Ss16 senza pace, altro incidente a Palese: in tilt anche la ss100. A Bari pedone investito sul lungomare

Un altro incidente, nello stesso identico punto dove ha perso la vita sabato 1° novembre il 25enne Cosimo Magro, è avvenuto nel pomeriggio sulla ss16 all’altezza di Palese.

Ma non solo. Un altro schianto ha mandato in tilt la ss100. Tre veicoli coinvolti e traffico bloccato tra Casamassima e Adelfia-Rutigliano. Un pedone è stato poi investito da un’auto sul lungomare di Bari non molto distante dalla ruota panoramica. Sul posto 118 e Vigili del Fuoco per soccorsi.

Uno scuolabus invece si è ribaltato tra Sammichele e Putignano sulla sp58. A Mottola invece due persone sono decedute in un frontale tra un autoarticolato e un’auto.

Tragedia nel Tarantino, schianto frontale sulla ss100 a Mottola: due morti e un ferito. Strada chiusa

Due persone sono morte nel pomeriggio di oggi in un incidente sulla strada statale 100, nel territorio di Mottola, in provincia di Taranto.

Intorno alle 16.10 un autoarticolato che trasportava mezzi meccanici e un Fiat Doblò si sono scontrati frontalmente nei pressi di contrada Dolcemorso, a circa duecento metri dallo svincolo per Palagianello.

L’impatto è stato violento: l’auto è andata completamente distrutta e i due occupanti, a quanto si è appreso, sono deceduti sul colpo. Il conducente del tir sarebbe rimasto ferito in modo non grave. Il tratto di statale interessato, un lungo rettilineo con doppia linea continua dove non è consentito il sorpasso, è stato chiuso in entrambe le direzioni per consentire i soccorsi e i rilievi.

Sul posto sono intervenuti i vigili del fuoco con un’autogru, il personale del 118 e le forze dell’ordine, impegnate a ricostruire la dinamica del sinistro. Secondo una prima ipotesi, uno dei due veicoli potrebbe aver invaso la corsia opposta, ma le cause restano da chiarire.

Tragedia sulla Monopoli-Castellana, auto si schianta contro muretto a secco: un morto sulla sp237

Un uomo di circa 60 anni è morto nella tarda mattinata di oggi in un incidente stradale avvenuto sulla provinciale che collega Monopoli a Castellana Grotte, in provincia di Bari.

Due i mezzi coinvolti: l’auto guidata dalla vittima e un trattore. Secondo una prima ricostruzione, il 60enne, forse per scansare il mezzo agricolo, è finito con l’auto contro un muretto a secco. Soccorso dal personale del 118, è morto poco al suo arrivo in ospedale. Sull’accaduto indagano gli agenti della polizia locale di Monopoli che procederanno al sequestro dei mezzi.

== DATI FORNITI ==
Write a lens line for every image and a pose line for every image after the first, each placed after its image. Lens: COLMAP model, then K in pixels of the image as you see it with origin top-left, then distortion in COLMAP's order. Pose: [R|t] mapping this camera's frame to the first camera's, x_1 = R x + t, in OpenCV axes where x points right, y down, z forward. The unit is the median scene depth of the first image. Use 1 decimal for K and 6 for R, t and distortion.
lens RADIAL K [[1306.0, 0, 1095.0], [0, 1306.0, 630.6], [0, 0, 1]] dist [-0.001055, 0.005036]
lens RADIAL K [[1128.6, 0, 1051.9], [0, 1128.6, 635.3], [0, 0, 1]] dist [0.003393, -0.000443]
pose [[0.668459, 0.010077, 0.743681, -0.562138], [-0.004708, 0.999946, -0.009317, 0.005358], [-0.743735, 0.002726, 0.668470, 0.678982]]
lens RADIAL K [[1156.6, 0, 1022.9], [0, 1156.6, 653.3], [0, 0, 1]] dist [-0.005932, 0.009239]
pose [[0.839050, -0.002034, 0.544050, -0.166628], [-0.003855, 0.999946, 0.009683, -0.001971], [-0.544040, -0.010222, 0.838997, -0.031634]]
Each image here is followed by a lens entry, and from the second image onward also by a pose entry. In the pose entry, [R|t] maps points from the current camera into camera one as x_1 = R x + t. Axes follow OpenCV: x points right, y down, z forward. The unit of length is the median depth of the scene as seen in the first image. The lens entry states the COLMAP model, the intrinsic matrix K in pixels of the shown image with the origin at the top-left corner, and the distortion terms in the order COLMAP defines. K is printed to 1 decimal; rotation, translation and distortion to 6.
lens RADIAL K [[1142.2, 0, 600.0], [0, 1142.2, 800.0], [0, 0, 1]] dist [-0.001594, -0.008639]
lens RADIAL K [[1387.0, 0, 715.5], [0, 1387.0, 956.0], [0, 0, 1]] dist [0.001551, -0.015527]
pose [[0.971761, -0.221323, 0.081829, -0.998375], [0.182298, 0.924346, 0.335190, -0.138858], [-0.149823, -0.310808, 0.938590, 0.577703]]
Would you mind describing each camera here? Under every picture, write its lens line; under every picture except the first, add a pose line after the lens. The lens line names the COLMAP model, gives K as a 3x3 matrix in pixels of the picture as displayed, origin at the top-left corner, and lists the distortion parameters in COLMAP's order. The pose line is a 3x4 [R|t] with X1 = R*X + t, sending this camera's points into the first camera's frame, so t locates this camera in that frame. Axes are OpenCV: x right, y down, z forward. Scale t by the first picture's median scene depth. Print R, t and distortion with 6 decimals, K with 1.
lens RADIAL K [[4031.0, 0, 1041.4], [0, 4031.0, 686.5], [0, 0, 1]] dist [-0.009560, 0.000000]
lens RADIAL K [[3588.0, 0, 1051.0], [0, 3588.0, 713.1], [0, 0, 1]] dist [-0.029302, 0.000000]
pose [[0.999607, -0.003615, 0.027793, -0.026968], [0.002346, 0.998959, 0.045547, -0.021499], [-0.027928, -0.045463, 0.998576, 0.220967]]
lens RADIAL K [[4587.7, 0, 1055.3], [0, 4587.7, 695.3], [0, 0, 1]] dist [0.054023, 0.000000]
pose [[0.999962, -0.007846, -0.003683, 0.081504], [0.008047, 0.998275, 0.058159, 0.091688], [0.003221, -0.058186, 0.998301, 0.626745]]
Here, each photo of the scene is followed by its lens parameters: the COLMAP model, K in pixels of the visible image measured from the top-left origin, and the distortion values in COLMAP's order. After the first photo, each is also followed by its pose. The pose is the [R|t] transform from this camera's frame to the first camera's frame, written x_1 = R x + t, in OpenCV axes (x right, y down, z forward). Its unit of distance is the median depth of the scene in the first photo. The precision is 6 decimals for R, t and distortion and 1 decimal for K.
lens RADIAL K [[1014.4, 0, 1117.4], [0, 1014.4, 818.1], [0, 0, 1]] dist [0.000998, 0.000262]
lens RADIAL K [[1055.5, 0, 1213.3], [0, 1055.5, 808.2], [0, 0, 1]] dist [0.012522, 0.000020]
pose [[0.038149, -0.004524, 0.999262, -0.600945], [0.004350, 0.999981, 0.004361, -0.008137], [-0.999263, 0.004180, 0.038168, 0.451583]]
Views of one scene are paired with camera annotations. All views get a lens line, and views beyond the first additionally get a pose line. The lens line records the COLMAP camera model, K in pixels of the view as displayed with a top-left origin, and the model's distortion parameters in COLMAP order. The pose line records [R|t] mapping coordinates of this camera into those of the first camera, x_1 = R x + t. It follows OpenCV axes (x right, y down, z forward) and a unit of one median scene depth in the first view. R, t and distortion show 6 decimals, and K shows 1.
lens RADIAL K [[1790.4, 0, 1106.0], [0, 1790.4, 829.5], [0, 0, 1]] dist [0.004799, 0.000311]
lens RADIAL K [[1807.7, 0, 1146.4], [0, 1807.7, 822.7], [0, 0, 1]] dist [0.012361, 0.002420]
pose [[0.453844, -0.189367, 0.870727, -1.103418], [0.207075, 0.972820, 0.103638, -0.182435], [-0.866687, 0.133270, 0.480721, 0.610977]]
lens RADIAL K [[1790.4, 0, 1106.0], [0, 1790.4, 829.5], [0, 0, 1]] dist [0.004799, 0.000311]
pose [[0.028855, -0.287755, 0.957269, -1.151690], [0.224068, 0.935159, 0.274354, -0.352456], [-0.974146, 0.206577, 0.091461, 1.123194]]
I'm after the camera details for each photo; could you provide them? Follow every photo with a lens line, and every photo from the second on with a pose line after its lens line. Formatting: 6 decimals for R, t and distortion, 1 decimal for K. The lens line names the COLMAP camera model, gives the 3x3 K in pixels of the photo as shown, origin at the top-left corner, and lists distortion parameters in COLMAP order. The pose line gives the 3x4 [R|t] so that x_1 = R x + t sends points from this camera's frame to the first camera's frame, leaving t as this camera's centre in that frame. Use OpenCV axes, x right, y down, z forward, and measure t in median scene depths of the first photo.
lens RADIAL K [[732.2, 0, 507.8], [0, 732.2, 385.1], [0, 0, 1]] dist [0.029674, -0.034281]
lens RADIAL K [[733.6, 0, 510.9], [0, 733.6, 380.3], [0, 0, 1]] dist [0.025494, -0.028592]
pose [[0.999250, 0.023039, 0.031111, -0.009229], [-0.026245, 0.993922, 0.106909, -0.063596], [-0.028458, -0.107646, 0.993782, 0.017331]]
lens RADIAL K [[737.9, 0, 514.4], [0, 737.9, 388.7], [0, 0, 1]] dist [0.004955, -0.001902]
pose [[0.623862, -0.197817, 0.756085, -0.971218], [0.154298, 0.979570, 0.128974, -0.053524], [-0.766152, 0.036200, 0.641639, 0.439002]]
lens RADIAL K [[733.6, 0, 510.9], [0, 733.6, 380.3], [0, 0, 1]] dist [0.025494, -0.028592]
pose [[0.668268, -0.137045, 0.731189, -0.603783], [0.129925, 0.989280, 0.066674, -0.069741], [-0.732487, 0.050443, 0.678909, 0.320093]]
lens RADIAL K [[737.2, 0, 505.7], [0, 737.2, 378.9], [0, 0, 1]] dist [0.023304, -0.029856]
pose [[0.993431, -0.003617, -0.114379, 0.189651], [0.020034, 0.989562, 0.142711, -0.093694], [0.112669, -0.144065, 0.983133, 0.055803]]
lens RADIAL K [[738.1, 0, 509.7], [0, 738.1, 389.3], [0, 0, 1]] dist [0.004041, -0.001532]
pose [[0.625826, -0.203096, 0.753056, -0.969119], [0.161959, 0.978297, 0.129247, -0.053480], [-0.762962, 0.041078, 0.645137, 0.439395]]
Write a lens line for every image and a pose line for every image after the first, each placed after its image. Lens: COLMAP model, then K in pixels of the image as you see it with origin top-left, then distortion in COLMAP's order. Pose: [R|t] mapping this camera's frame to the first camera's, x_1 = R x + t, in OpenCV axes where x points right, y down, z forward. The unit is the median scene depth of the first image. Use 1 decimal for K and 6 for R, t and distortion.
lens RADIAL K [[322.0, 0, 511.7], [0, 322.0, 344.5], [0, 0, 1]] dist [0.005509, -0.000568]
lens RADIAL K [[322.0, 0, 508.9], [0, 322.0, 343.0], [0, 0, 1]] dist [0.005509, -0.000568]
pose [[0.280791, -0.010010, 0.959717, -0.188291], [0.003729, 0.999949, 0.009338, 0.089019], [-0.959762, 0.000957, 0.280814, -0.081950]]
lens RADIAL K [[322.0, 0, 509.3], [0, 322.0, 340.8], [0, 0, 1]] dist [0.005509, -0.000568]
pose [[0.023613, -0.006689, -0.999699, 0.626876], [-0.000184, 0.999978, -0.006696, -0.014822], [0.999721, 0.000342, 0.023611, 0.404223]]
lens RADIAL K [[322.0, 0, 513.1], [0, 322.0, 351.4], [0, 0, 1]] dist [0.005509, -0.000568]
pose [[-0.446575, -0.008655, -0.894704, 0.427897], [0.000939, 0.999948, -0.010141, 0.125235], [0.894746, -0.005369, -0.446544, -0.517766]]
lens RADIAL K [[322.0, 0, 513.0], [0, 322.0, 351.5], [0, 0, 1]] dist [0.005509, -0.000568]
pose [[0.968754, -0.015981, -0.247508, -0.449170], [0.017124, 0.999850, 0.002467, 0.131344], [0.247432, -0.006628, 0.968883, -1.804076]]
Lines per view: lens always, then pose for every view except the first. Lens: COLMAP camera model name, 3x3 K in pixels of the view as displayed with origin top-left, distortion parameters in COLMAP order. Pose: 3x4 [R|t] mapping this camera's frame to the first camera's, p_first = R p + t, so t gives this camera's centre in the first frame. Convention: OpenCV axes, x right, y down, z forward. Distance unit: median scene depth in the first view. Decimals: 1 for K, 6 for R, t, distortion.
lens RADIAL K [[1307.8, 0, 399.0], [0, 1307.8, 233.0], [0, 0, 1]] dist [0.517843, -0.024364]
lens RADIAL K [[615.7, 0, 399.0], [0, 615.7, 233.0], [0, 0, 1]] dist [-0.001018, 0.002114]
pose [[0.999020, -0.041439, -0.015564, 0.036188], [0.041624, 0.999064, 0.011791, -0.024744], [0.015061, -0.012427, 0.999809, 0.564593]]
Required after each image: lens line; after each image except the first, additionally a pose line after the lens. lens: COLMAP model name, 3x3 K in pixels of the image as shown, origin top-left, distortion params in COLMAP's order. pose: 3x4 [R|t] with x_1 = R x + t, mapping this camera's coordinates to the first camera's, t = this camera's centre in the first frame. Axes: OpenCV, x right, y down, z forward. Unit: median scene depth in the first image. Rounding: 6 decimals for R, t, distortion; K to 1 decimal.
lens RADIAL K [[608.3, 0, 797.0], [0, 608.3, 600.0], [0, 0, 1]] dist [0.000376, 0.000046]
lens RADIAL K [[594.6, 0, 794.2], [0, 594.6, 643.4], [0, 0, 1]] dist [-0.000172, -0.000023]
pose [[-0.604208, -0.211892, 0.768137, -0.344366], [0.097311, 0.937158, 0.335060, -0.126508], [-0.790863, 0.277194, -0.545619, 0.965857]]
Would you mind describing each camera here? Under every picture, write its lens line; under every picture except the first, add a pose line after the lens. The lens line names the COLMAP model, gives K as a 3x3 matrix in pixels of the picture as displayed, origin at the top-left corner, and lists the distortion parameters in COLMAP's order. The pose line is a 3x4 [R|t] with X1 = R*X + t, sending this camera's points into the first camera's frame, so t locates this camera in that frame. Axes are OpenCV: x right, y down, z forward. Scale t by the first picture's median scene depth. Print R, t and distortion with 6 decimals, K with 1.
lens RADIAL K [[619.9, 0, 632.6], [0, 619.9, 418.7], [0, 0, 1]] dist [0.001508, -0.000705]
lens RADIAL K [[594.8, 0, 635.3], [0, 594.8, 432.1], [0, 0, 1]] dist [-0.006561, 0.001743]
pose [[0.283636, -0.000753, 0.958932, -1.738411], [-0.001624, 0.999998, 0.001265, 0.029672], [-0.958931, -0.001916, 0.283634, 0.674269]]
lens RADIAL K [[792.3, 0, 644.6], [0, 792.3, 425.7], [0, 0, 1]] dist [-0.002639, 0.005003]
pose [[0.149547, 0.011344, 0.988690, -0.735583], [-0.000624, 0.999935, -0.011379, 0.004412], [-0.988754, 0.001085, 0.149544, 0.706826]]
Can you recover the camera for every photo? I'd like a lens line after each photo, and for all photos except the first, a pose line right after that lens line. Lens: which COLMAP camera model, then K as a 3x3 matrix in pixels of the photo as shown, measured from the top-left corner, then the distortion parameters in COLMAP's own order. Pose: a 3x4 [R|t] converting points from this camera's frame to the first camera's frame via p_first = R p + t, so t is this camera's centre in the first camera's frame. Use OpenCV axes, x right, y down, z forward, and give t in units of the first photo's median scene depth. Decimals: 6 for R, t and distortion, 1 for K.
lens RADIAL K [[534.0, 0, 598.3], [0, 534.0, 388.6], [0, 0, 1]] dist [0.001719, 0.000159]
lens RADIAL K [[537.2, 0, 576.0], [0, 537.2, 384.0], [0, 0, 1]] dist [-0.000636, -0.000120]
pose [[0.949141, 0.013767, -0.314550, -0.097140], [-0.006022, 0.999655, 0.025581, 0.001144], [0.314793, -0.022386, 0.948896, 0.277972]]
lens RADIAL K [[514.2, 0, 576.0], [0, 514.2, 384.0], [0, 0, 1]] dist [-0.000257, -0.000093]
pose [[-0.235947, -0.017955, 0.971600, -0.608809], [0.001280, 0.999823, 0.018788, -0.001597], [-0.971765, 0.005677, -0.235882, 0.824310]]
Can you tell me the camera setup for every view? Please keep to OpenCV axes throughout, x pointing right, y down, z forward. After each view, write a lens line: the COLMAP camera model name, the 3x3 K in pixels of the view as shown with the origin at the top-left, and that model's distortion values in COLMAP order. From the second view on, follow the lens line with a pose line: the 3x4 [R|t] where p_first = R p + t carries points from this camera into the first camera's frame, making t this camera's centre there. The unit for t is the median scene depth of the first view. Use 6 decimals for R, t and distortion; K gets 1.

== COSA PRODURRE ==
Prosegui il testo sugli incidenti stradali in Puglia a partire dal punto in cui si interrompe.

== RISULTATO DEL COMPITO ==
Andria, schianto moto-trattore sulla tangenziale: grave centauro 48enne. Illeso l’agricoltore

Un motociclista di 48 anni è rimasto gravemente ferito in un incidente stradale avvenuto questa mattina sulla tangenziale di Andria in direzione nord.

Secondo quanto ricostruito finora, l’uomo era in sella a una moto di grossa cilindrata che, per cause in fase di accertamento, si è scontrata con un trattore. Il 48enne ha riportato una contusione toracica e una grave frattura a un ginocchio.

Soccorso dal personale del 118, è stato classificato come codice rosso e trasportato all’ospedale Bonomo. Illeso il conducente del mezzo agricolo. Sull’accaduto indaga la polizia.

Auto fuori strada in A16, Altamura piange il 62enne Alessandro Scozzo: ferita la moglie

Altamura piange il 62enne Alessandro Scozzo, deceduto in un incidente stradale avvenuto ieri sull’A16 vicino al casello di Grottaminarda, in direzione di Napoli.

L’auto guidata dall’uomo è finita fuori strada, schiantandosi contro il guardrail. A bordo anche la moglie 53enne, ricoverata in prognosi riservata nell’ospedale di Avellino a causa dei traumi e fratture riportate. La coppia si stava recando ad una festa di compleanno in famiglia. Sul posto è intervenuto il 118.

 

Schianto in moto nello Spezzino: Casamassima piange la 32enne Federica Tripoli. Donati gli organi

Casamassima piange la 32enne Federica Tripoli, tenente di vascello della Marina Militare Italiana deceduta in un incidente stradale avvenuto nello Spezzino.

La donna era a bordo della sua moto, inutile la corsa all’ospedale San Martino di Genova dove è deceduta in seguito alle gravi ferite riportate.

La famiglia ha dato il consenso alla donazione degli organi che ha permesso di salvare la vita a cinque persone.